Sigue un artículo colectivo de Vicente-Juan Ballester Olmos,
Manuel Borraz, Heriberto Janosch, Kentaro Mori y, por cierto, Luis Ruiz
Noguez. Es de imaginarse que, juntándose tan sesudos –y
temibles– analistas de la casuística OVNI, ¡pobre
del charlatán que se ponga por delante! Y el charlatán
de turno es Jaime Maussán, pues el trabajo se intitula “Fuerza
Aérea mexicana y sus OVNIs petroleros”. Ya sabemos del
caso del Merlín C26/A y que la SEDENA entregó un video
a Maussán. Allí comenzó la desinformación
real, la maussaniana. Y los cinco espadachines nos cuentan la sabrosa
historia con lujo de detalles y afán justiciero... Léalo.

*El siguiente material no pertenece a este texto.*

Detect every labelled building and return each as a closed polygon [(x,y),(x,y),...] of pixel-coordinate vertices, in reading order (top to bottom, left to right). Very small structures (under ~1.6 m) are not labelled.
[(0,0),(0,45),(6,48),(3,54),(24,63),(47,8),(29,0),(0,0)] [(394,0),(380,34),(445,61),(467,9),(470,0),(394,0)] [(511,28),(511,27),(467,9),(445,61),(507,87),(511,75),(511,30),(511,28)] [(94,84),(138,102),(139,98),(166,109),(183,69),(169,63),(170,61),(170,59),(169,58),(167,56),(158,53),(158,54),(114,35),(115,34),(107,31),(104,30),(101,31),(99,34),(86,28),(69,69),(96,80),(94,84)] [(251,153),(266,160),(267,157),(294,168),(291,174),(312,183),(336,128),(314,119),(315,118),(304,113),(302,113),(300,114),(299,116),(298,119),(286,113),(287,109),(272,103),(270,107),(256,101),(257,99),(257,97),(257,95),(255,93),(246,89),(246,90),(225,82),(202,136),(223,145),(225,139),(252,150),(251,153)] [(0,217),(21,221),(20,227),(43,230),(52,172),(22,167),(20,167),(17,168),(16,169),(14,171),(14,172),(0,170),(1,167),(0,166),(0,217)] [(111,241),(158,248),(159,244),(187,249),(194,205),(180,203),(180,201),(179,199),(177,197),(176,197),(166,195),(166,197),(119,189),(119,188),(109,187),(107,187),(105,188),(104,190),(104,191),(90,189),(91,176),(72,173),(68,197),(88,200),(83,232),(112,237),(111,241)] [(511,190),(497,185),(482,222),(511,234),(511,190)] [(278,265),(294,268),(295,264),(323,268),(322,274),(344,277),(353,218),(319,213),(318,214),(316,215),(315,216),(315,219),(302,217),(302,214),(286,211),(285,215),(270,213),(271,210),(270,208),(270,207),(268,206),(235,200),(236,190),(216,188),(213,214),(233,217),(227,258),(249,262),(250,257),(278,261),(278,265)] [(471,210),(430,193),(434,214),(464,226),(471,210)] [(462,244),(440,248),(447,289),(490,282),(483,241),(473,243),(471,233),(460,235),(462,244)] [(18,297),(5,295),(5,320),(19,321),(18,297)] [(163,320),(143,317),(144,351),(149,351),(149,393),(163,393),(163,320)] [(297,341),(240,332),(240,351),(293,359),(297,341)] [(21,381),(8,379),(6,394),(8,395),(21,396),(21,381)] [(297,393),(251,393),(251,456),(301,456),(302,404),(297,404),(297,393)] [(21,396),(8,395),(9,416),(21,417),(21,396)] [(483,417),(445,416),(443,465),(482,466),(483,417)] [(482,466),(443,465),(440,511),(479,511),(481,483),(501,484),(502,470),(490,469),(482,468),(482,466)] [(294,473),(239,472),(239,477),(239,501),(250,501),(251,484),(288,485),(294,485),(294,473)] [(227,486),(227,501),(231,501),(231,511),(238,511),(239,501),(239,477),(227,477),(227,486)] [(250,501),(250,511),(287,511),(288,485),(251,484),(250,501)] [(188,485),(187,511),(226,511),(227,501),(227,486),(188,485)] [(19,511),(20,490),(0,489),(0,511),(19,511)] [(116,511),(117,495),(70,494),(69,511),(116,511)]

Después tenemos un formidable “Listado de casos de teleportación,
levitación y similares en el siglo XX”, de Luis González
Manso. Es un catálogo que gustará a todos los paladares
ufológicos, tanto por el valor estético y simbólico
de los casos, como por su exhaustividad.
Como sería demasiado prolijo comentarlo todo, sólo agregaré
que este Anuario contiene también “Influencias: la casa
disco”, de Luis Alemany, “El fenómeno OVNI en Madrid”,
de José Juan Montejo, “Vigencia de lo forteano” (una
extensa y sabrosísima reseña de la revista francesa Gazete
Fortéene), de Ignacio Cabria y “Secta, sexo y racionalidad:
del pasatiempo a la exclusión social” (una aproximación
al Movimiento Raeliano), de Alain Bouchard; todos interesantes y de
la calidad propia de Cuadernos. Y a ello debe sumarse la abultada sección
“Bibliografía”, donde siempre encontramos sorpresas.
Como se ve, “Cuadernos de Ufología” justifica ampliamente
su prestigio con cada nueva edición.